** begin EXTRACTED TEXT **

ZEMCH 2015 - International Conference Proceedings | Page 601

Solar Energy Integration
The incorporation of solar energy into housing in Chile is still incipient, despite the good potential offered by solar irradiation received in the country (between 1.800 to 1.500 kwh/m2 annually
in the most populated zone). State programmes are beginning to be put in place to install solar
technology in new-build homes and foster electricity co-generation for privately-owned initiatives, usually involving adding rooftop equipment to the home or industrial installations. Urban
surveys carried out in some Chilean cities, such as Calama, Vitacura (in Santiago), Valparaíso and
Concepción, have detected significant potential contributions to domestic energy supply if integrated solar capture systems were to be installed in roofs (ARAYA et al, 2014; GARCIA et al, 2014b).
Although the energy collection and demand have seasonal and daily disparities that requires
storage or share. Some on-line maps (like msc.ubiobio.cl) are motivating solar systems installation in homes, providing specific recommendations according building features and estimated
demands (Fig.6).

Fig.6. Solar Map of Concepcion and information provided for a house.

** end EXTRACTED TEXT **

- STATED TASK: In the solar energy passage, which Chilean cities are named as sites of urban surveys? You won't need the rows.

** begin PROVIDED MATERIAL **

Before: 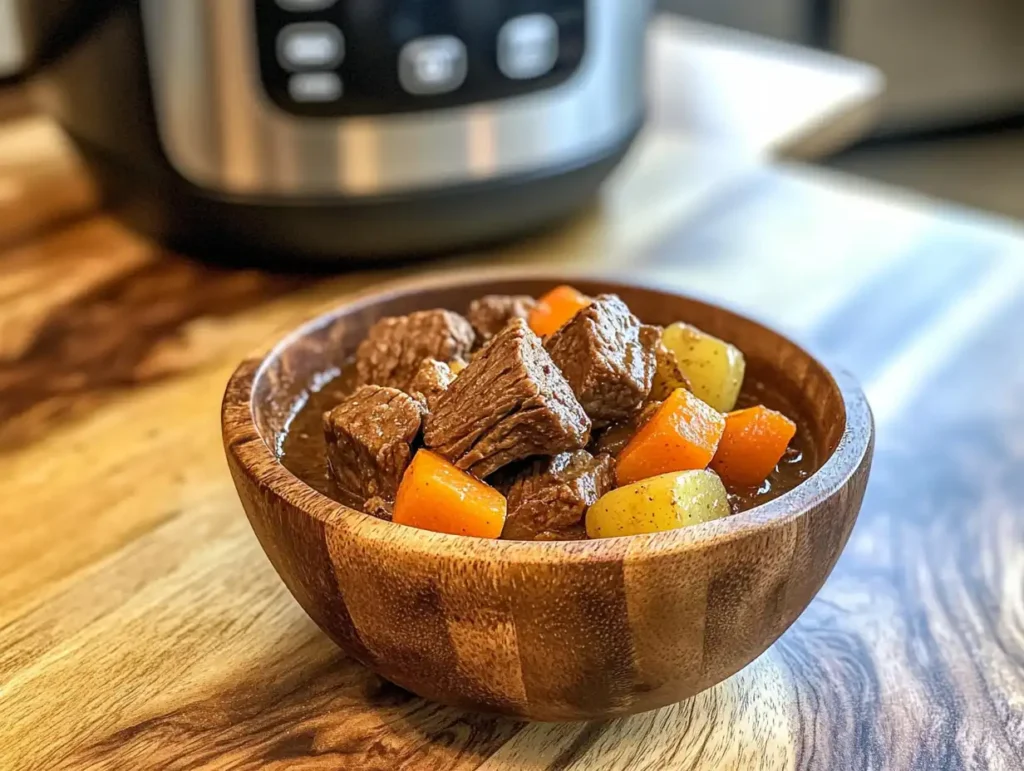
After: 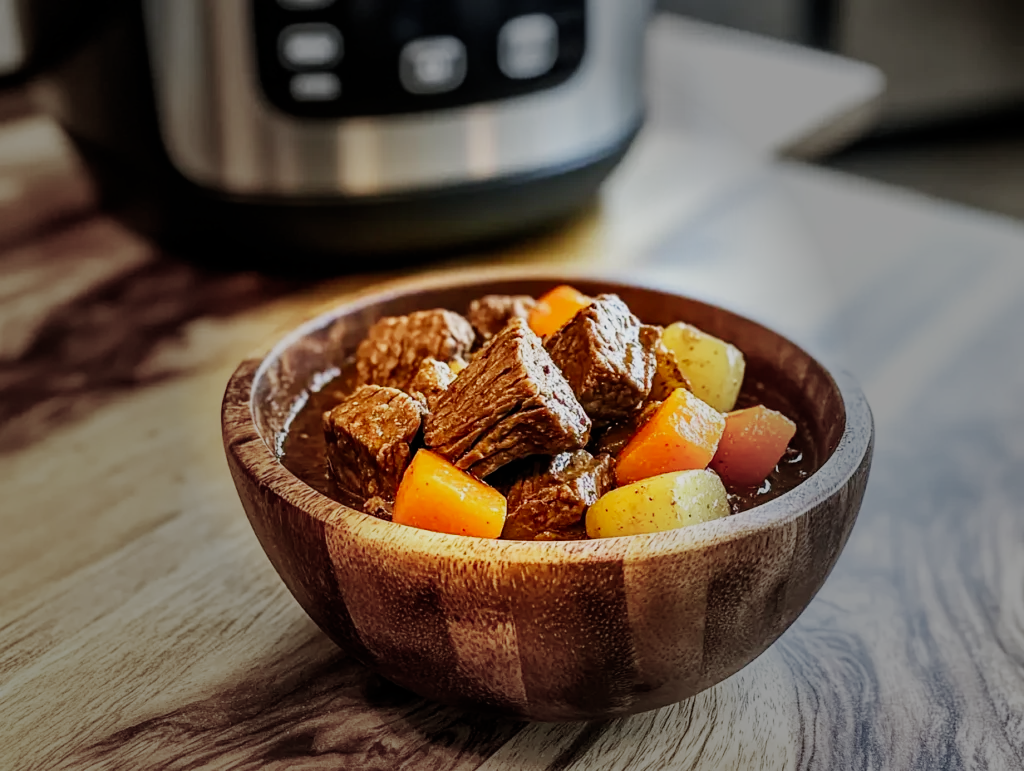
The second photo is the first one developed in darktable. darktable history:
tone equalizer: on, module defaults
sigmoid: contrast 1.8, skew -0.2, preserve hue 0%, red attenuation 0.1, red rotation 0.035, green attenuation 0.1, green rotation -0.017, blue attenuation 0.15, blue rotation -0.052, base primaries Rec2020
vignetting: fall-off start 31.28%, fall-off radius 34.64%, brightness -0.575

** end PROVIDED MATERIAL **
** begin PROVIDED MATERIAL **

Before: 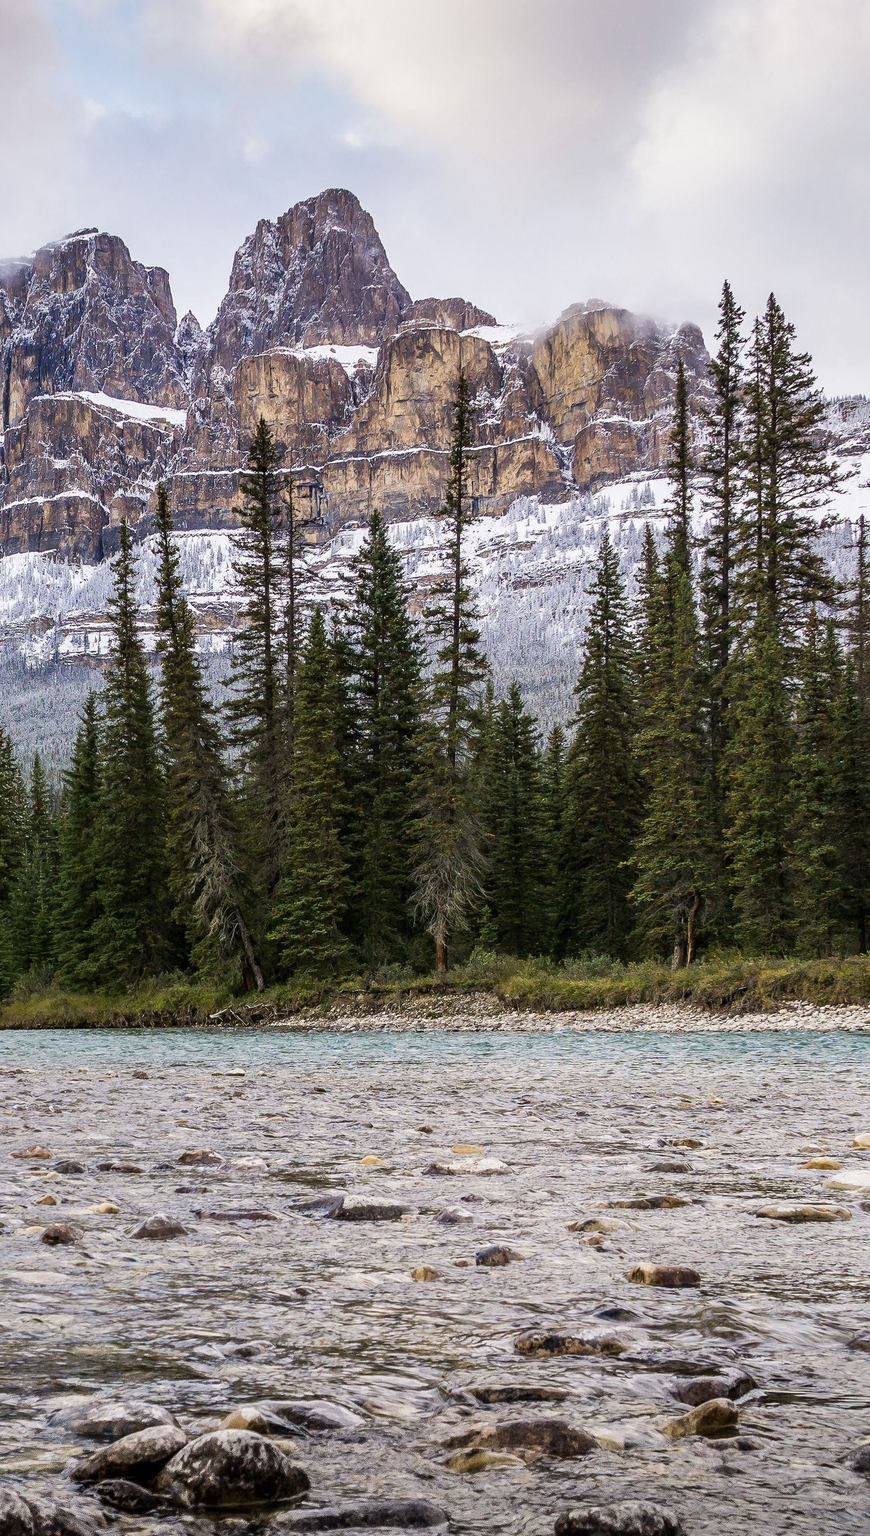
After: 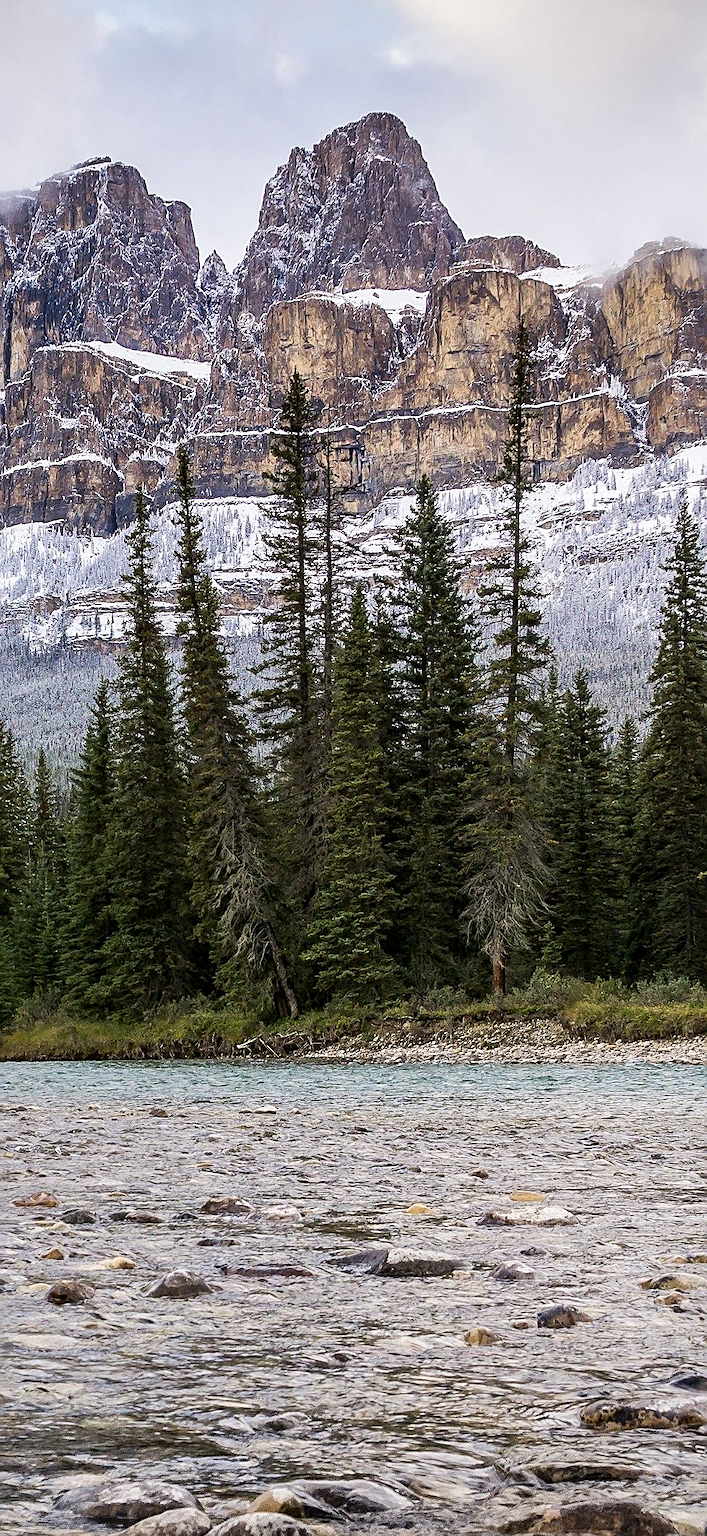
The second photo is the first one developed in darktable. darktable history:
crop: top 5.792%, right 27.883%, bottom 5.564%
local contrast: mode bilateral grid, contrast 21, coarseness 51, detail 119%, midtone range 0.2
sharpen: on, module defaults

** end PROVIDED MATERIAL **

- ANSWER TO THE PROBLEM: Calama, Vitacura (in Santiago), Valparaíso and Concepción.